TASK REQUIREMENTS =>
The answer must reproduce every record exactly, with all pictures omitted.

DATA IN THIS EXERCISE =>
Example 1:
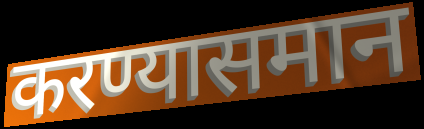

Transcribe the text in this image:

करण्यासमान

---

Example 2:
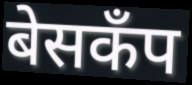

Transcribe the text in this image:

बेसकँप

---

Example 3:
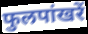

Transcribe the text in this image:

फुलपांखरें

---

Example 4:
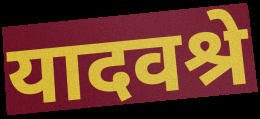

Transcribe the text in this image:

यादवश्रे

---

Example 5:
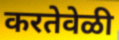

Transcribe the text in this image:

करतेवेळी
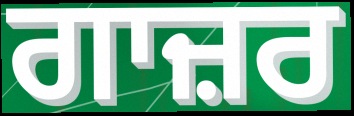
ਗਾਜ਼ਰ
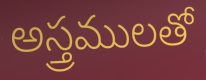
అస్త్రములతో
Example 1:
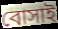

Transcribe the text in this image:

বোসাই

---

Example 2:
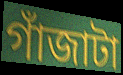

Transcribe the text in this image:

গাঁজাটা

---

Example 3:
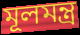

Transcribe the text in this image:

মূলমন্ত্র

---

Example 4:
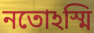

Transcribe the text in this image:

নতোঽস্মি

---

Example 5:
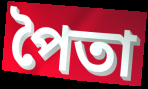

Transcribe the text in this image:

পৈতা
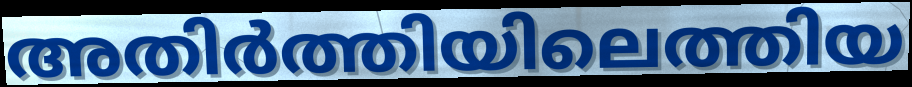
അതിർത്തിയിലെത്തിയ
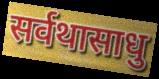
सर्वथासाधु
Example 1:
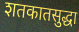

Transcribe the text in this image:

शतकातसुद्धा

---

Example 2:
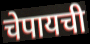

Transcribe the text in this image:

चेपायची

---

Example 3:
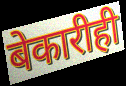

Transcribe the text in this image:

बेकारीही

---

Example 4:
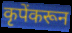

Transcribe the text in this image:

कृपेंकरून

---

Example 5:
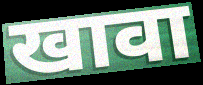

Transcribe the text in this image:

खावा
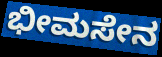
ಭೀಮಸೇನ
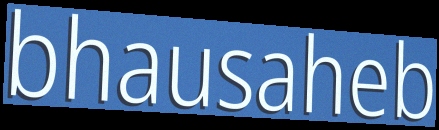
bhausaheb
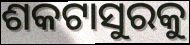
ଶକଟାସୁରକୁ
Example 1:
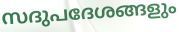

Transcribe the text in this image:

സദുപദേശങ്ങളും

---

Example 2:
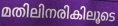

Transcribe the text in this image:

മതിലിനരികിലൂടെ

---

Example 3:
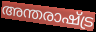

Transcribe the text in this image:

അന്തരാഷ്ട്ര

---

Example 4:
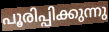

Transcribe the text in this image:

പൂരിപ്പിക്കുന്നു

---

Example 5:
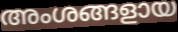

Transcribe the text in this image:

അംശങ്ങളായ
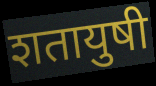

TASK ANSWER =>
Example 1:

Transcribe the text in this image:

करण्यासमान

---

Example 2:

Transcribe the text in this image:

बेसकँप

---

Example 3:

Transcribe the text in this image:

फुलपांखरें

---

Example 4:

Transcribe the text in this image:

यादवश्रे

---

Example 5:

Transcribe the text in this image:

करतेवेळी
ਗਾਜ਼ਰ
అస్త్రములతో
Example 1:

Transcribe the text in this image:

বোসাই

---

Example 2:

Transcribe the text in this image:

গাঁজাটা

---

Example 3:

Transcribe the text in this image:

মূলমন্ত্র

---

Example 4:

Transcribe the text in this image:

নতোঽস্মি

---

Example 5:

Transcribe the text in this image:

পৈতা
അതിർത്തിയിലെത്തിയ
सर्वथासाधु
Example 1:

Transcribe the text in this image:

शतकातसुद्धा

---

Example 2:

Transcribe the text in this image:

चेपायची

---

Example 3:

Transcribe the text in this image:

बेकारीही

---

Example 4:

Transcribe the text in this image:

कृपेंकरून

---

Example 5:

Transcribe the text in this image:

खावा
ಭೀಮಸೇನ
bhausaheb
ଶକଟାସୁରକୁ
Example 1:

Transcribe the text in this image:

സദുപദേശങ്ങളും

---

Example 2:

Transcribe the text in this image:

മതിലിനരികിലൂടെ

---

Example 3:

Transcribe the text in this image:

അന്തരാഷ്ട്ര

---

Example 4:

Transcribe the text in this image:

പൂരിപ്പിക്കുന്നു

---

Example 5:

Transcribe the text in this image:

അംശങ്ങളായ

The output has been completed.